Kurtosis measures the extent to which probability is concentrated in the center and tails of a distribution rather than the “shoulders”.

  • Formally, kurtosis is defined as
\[Kur = E\left[\left(\frac{X - E[Y]}{\sigma}\right)^4\right] = \frac{\mu_4}{\sigma^4}.\]
  • High values of kurtosis indicate heavy tails and low values indicate light tails.

Kurtosis

  • For skewed distributions, kurtosis may measure both asymmetry and tail weight.
  • For symmetric distributions, kurtosis only measures tail weight.

Kurtosis

The Kurtosis of a all normal distributions is 3.

  • Excess Kurtosis, \(Kur - 3\), is a measure of the kurtosis of a distribution relative to that of a normal.
  • If excess kurtosis is positive, the distribution has heavier tails than a normal.
  • If excess kurtosis is negative, the distribution has lighter tails than a normal.

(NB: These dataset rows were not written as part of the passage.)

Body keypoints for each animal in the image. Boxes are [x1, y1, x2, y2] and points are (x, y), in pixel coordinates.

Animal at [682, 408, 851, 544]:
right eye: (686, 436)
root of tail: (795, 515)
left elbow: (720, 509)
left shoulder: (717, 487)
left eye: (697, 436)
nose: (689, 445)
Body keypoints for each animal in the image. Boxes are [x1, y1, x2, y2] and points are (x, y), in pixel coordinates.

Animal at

Kurtosis of \(t\)-Distribution

Let \(t_{\nu}\) denote a random variable that has a \(t\)-distribution with \(\nu\) degrees of freedom.

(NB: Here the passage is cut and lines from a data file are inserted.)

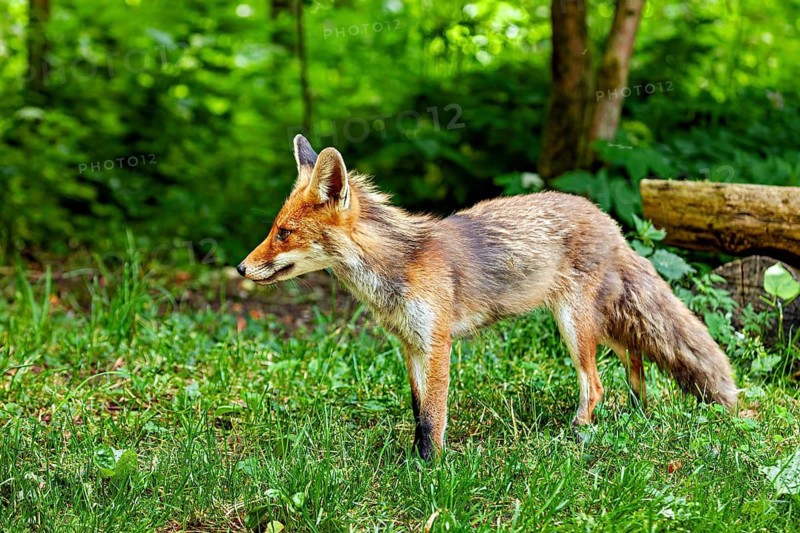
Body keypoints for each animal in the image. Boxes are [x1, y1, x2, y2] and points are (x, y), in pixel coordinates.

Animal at [237, 135, 738, 459]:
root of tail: (610, 222)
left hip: (574, 326)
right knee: (635, 356)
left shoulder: (437, 343)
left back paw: (576, 434)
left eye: (284, 233)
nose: (241, 268)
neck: (396, 269)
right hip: (598, 325)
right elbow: (418, 411)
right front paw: (413, 459)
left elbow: (433, 417)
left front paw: (429, 471)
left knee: (595, 384)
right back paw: (638, 410)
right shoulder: (410, 346)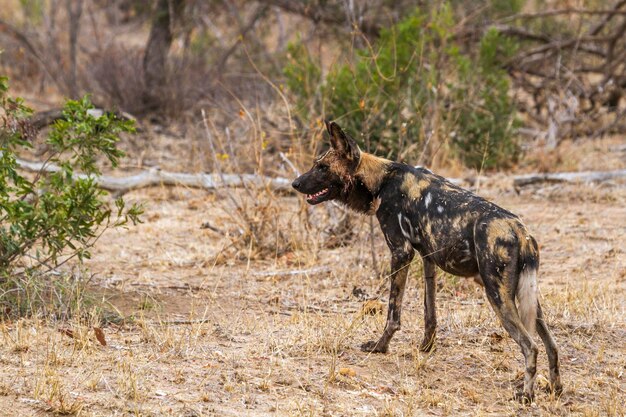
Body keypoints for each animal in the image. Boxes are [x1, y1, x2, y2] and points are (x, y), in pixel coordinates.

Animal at [292, 120, 560, 400]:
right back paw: (555, 388)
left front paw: (380, 346)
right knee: (551, 344)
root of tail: (520, 231)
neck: (380, 180)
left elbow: (393, 313)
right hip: (526, 297)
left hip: (497, 296)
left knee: (531, 346)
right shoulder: (427, 258)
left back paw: (526, 396)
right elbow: (429, 312)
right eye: (316, 164)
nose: (294, 183)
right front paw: (426, 346)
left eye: (323, 168)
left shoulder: (400, 252)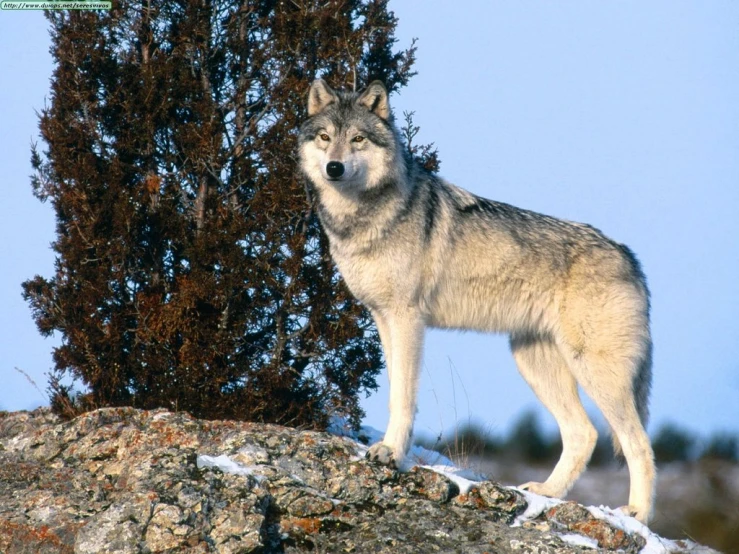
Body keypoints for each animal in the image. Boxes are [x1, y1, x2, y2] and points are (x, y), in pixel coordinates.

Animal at [298, 78, 656, 520]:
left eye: (358, 139)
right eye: (325, 137)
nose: (334, 168)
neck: (363, 216)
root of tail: (629, 256)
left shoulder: (407, 319)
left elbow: (404, 398)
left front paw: (391, 454)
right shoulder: (383, 318)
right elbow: (395, 392)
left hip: (595, 372)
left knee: (639, 443)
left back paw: (637, 515)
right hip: (533, 362)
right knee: (583, 433)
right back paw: (547, 492)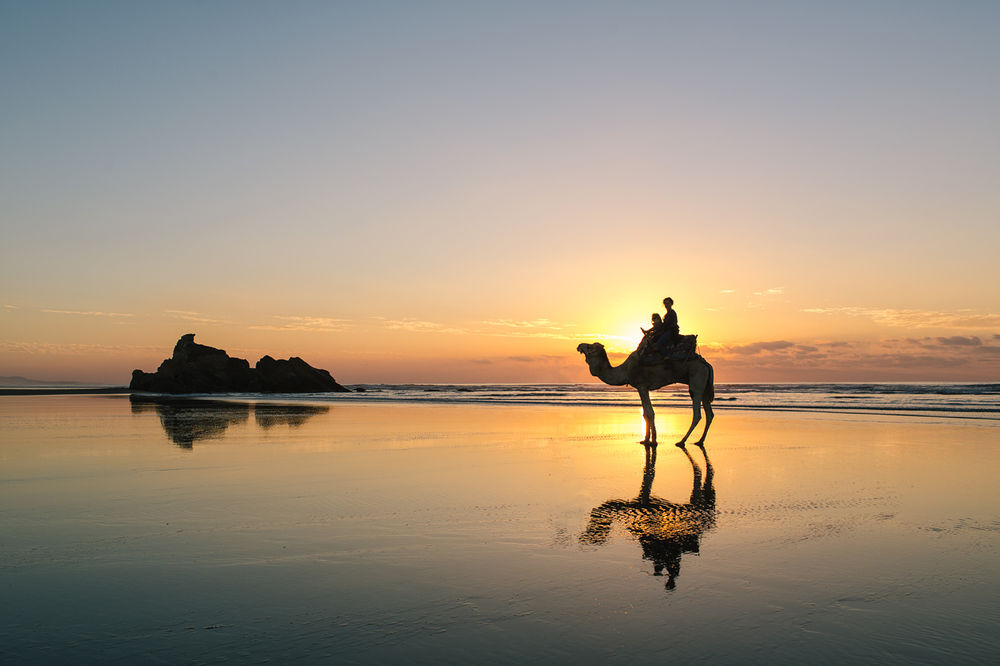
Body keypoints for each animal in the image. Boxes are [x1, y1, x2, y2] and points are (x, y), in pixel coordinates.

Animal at [576, 340, 716, 444]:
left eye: (590, 347)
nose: (579, 346)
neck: (624, 371)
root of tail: (706, 364)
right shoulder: (642, 388)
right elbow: (645, 413)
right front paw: (645, 439)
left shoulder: (642, 386)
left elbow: (649, 413)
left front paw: (653, 440)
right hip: (704, 385)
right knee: (710, 413)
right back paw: (700, 441)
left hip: (696, 379)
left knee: (697, 412)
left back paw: (682, 441)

  • The kurtosis of \(t_{\nu}\) exists only for \(\nu > 4\) and is equal to
\[Kur(t_{\nu}) = 3 + \frac{6}{\nu-4}.\]
  • So, for a \(t_5\)-distribution, the kurtosis is 9.
  • Clearly, as \(\nu \to \infty\), \(Kur(t_{\nu}) \to 3\), which is the kurtosis of a normal.
  • This makes sense because \(t_{\nu} \to \mathcal{N}(0,1)\) as \(\nu \to \infty\).

Kurtosis Example

_images/tNormComp.png

Sample Skewness and Kurtosis

Given realizations \(x_1, \ldots, x_n\) of a random variable \(X\), skewness and kurtosis can be approximated by

\[\widehat{SK} = \frac{1}{n} \sum_{i=1}^n \left(\frac{x_i - \bar{x}}{\hat{\sigma}}\right)^3\]
\[\widehat{Kur} = \frac{1}{n} \sum_{i=1}^n \left(\frac{x_i - \bar{x}}{\hat{\sigma}}\right)^4.\]

Sample Skewness and Kurtosis

Sample skewness and kurtosis can be used to diagnose normality.

  • However, sample skewness and kurtosis are heavily influenced by outliers.

Sample Skewness and Kurtosis

  • Consider a random sample of 999 values drawn from a \(\mathcal{N}(0,1)\) distribution.
  • The sample skewness and kurtosis are 0.0072 and 3.17, respectively.
  • These are close to the true values of 0 and 3.
  • If one outlier equal to 30 is added to the dataset, the sample skewness and kurtosis become 10.48 and 231.05, respectively.

Sample Skewness and Kurtosis

_images/outlierNormQQ.png

Location, Scale and Shape Parameters

  • A location parameter shifts a distribution to the right or left without changing the distribution’s variability or shape.
  • A scale parameter changes the variability of a distribution without changing its location or shape.
  • A parameter is a scale parameter if it increases by \(|a|\) when all data values are multiplied by \(a\).
  • A shape parameter is any parameter that is not changed by location and scale parameters.
  • Shape parameters dictate skewness and kurtosis.

Location, Scale and Shape Parameters

Examples of location, scale and shape parameters:

  • The mean or median of any distribution are location parameters.
  • The standard deviation (alternatively, variance) or median absolute deviation of any distribution are scale parameters.
  • The degrees of freedom parameter of a \(t\) distribution is a shape parameter.